First, you absolutely can pick him up to calm him down. That is in the rules of The Shuffle in the 6 to 8-month chapter. Please go back and re-read that section of Good Night, Sleep Tight. I am wondering whether you followed the 10 steps to do before starting sleep coaching so that you can have a better success from night one?
It’s important that he has good naps everyday.
If you’re trying two naps with him in the crib and he doesn’t nap well, then you’ll need to have a backup nap plan. That third nap is just enough to help him so he’s not running on fumes at bedtime, which will increase the crying. If he’s super overtired and bedtime is not early enough, he’s going to cry more at bedtime.
Have you rolled out any underlying medical conditions?
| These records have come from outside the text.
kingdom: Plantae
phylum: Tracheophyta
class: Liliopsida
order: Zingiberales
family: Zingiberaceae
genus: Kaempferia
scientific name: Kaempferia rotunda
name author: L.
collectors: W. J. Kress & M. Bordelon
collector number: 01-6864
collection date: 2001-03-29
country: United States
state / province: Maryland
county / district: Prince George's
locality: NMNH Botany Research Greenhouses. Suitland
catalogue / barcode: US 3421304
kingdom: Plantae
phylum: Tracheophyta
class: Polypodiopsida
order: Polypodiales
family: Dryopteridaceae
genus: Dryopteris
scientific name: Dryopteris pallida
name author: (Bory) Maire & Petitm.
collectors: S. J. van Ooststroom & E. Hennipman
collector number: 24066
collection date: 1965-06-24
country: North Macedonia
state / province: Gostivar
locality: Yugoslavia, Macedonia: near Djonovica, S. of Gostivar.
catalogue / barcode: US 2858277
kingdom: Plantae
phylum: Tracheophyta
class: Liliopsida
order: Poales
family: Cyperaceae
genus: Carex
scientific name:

Signs of reflux are common ones. There are others, but reflux is a common medical condition, so make sure that it is not the reason why he’s crying so much.
On nights 1 to 3 when you were sitting next to the crib, did you by any chance do too much touching? This would mean that when you moved away (which is where you are now), that it requires you to get up and go over to him to help put him to sleep.
This problem is not uncommon, and a lot of parents will say, “I did do a lot of pick up and touch and so that then when I moved away, I had to get up and resettle next to the crib.” Doing this defeats the purpose of moving the chair away. If this is the case, you might want to consider restarting The Shuffle.
If you restart, you don’t have to necessarily spend 3 more nights next to the crib but maybe 1 or 2 in order to undo anything that might be causing a problem, such as too much touching or too much picking up. Again, if you don’t address those things, you defeat the purpose of moving away and you won’t see results. Remember, you can always pick up to calm, just be careful that you don’t pick up to hold him until he falls back asleep.
Thank you for sharing your question, Megan. I think that this is a common problem, especially when parents don’t understand why they’re stuck in the sleep coaching process.